* Input data
● ● ● ● ● ● ●

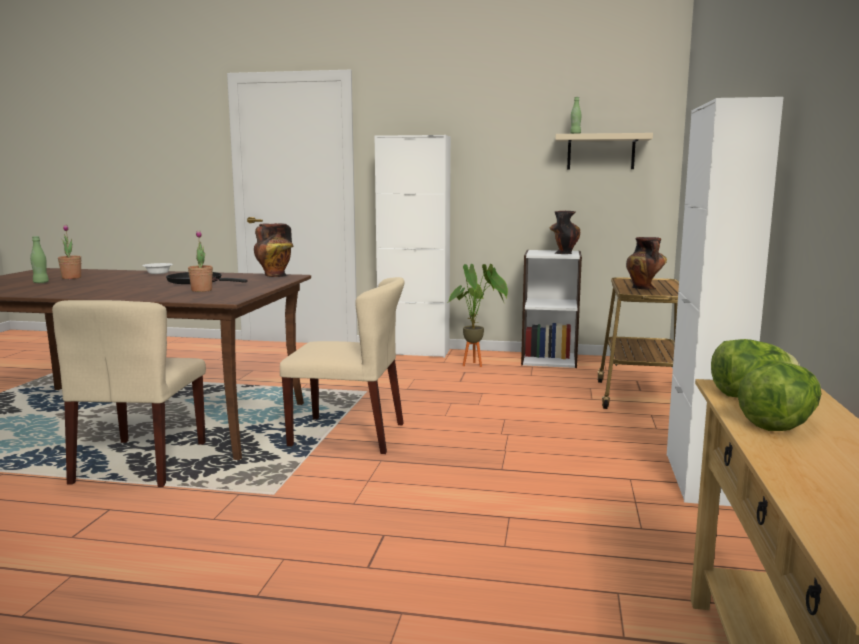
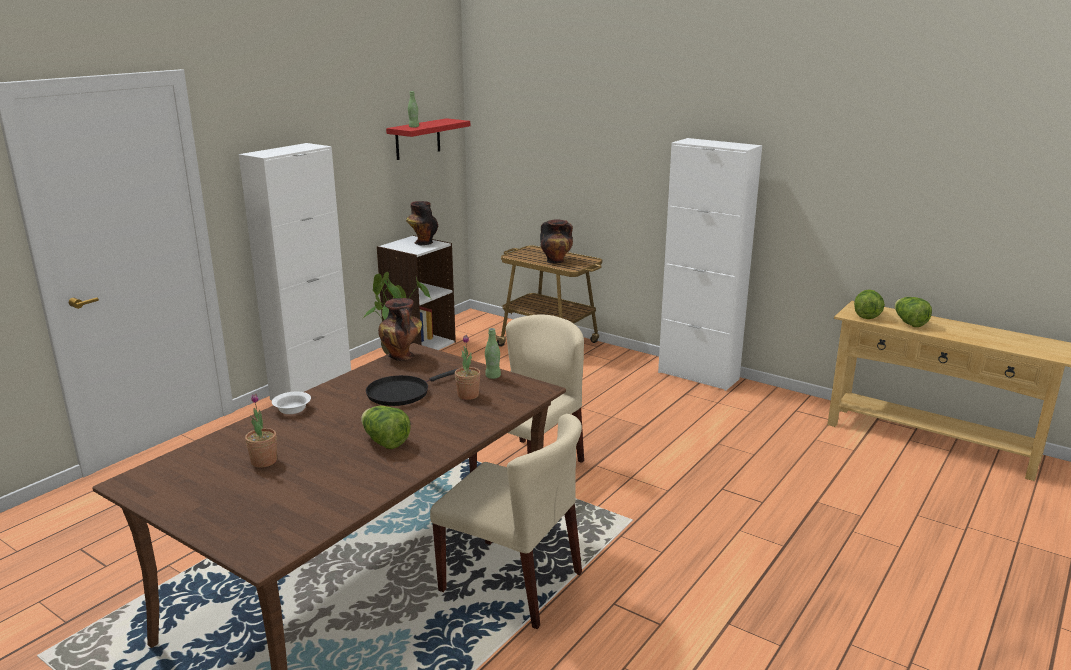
camera: 65 degrees left, 10 degrees up
(41, 282) = (289, 480): green bottle -> green bottle (493, 376)
(103, 287) = (385, 442): none -> lettuce
(601, 152) = (417, 139): beige shelf -> red shelf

● ● ● ● ● ● ●

* Aim of the exercise
Which lines run from the one containing "(103, 287) = (385, 442): none -> lettuce" through the end of the material? Output them exactly.

* The answer
(103, 287) = (385, 442): none -> lettuce
(601, 152) = (417, 139): beige shelf -> red shelf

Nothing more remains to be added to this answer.